Is there a reason I shouldn't be using dog food?


----------



## LizardGirl (Aug 25, 2008)

Dog food is fine nutrition wise, but the pieces are large and too hard for a hedgie to eat. You'd have to crush the kibble so they could eat it.


----------



## hedgielover (Oct 30, 2008)

If you can find a dog food designed for small dogs that fits the nutrition parameters then you won't have to crush kibble. If you do a good way to do it is in a coffee grinder, some people on here have one devoted to crushing hedgehog food.


----------



## LizardGirl (Aug 25, 2008)

Usually even small breed dog food is too hard, even if the size is right. One of my labs has esophagus issues and has to eat her food elevated, and have the small version of everything. Those kibble are a decent size but IMO are still too hard for a hedgie's little mouth.

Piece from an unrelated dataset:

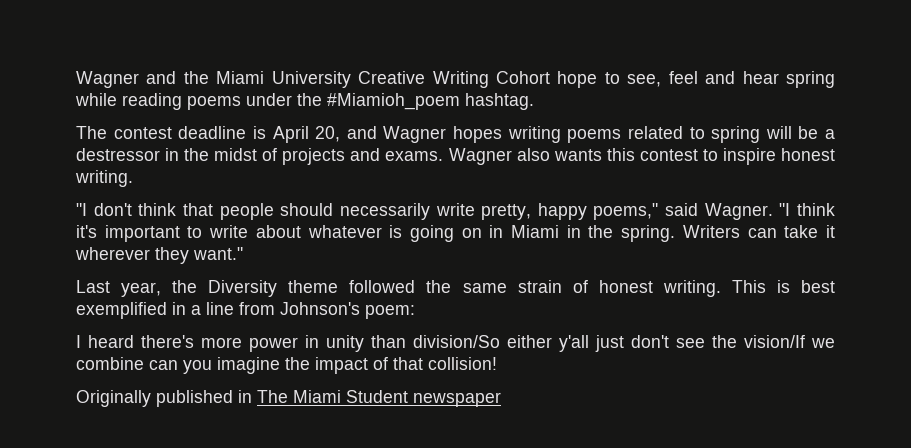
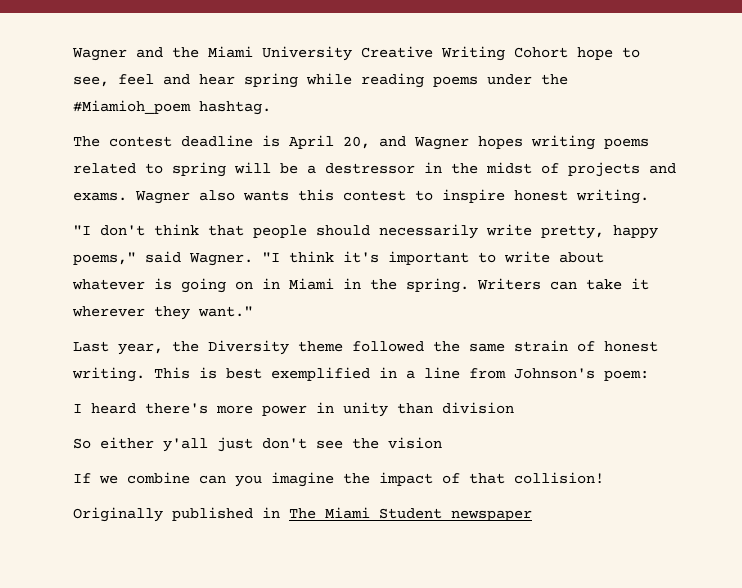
[413,335,500,348] division/So -> [442,402,514,414] [73,438,91,449] division // So
[744,335,805,348] vision/If -> [388,437,442,449] [73,473,91,483] vision // If

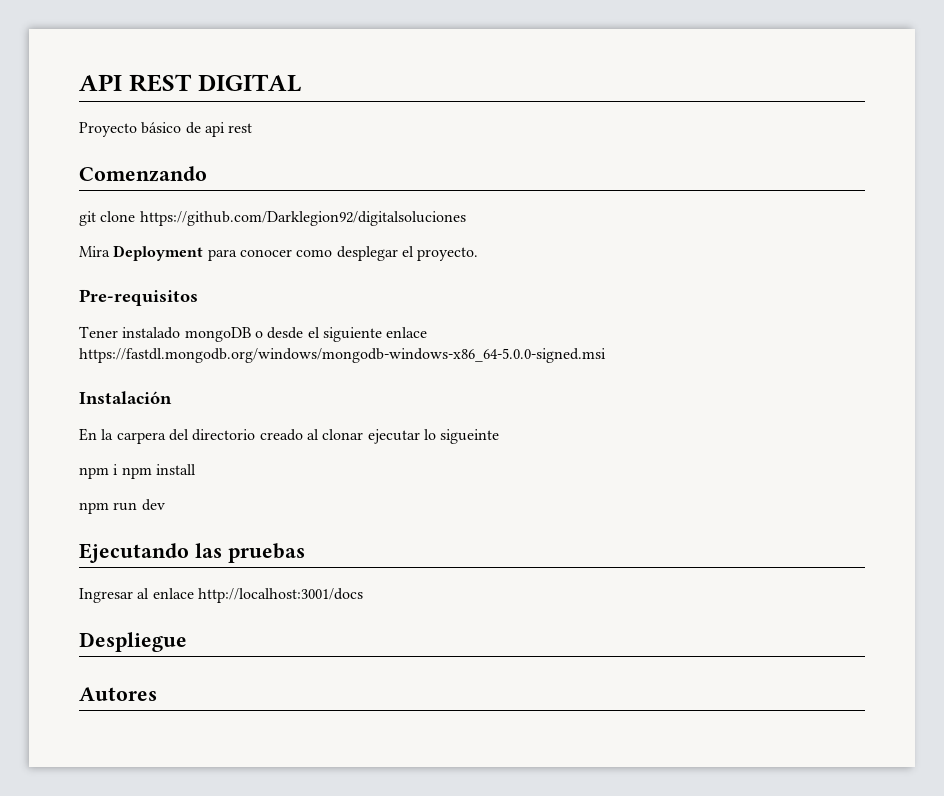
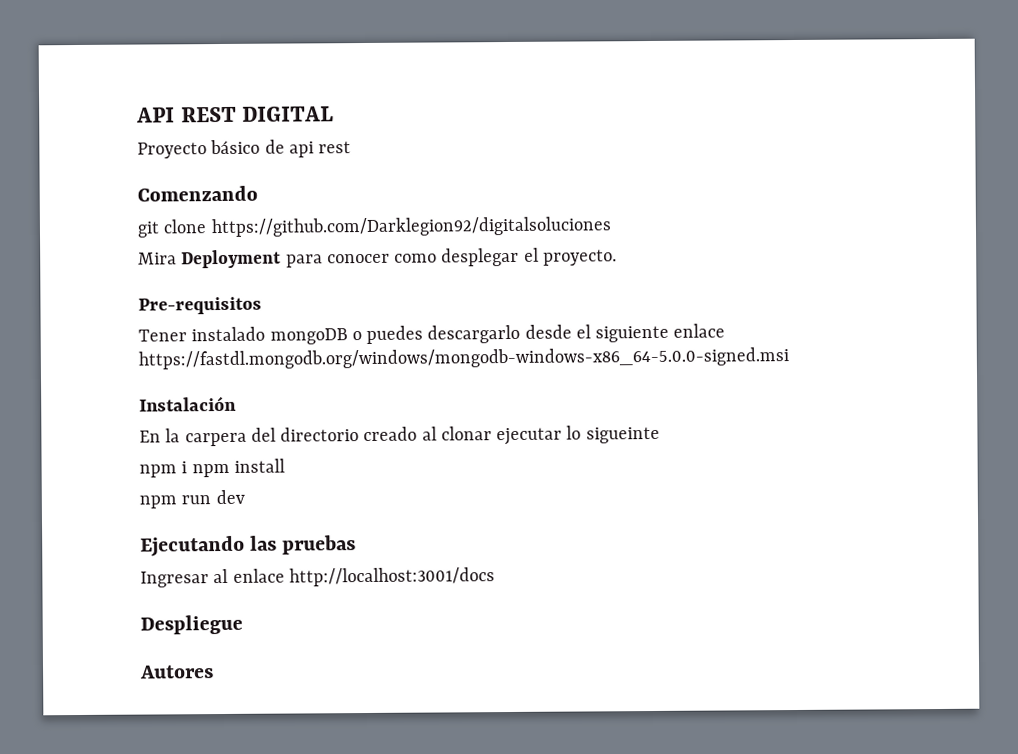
(263, 334) none -> [366,324,521,344] puedes descargarlo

Sounds strange but cutting the kibble into halves/quarters with scissors really does work. I have a pair of scissors just for cutting Inky's larger kibble pieces up.


----------



## Immortalia (Jan 24, 2009)

haha I prefer a hammer over a pair of scissors for making smaller kibble pieces. :lol: GREAT for frustrating days ^_^

But I also agree that dog kibble tends to be harder, at least that's what I find comparing my small dog's kibble and my cat/hedgie kibble.


----------



## Bengall77 (Aug 1, 2009)

The only other food I wouldn't feed based on what others have said is any type of dried fruit. They can stick to the roof of their mouth and the hedgehog may do harm to itself trying to claw it off.

As for veggies, sweet potatoes (or yams) are a huge hit in my house. But they also have a lot of sugar so feed sparingly like you would fruit. I've also heard that green bell peppers are a good treat.


----------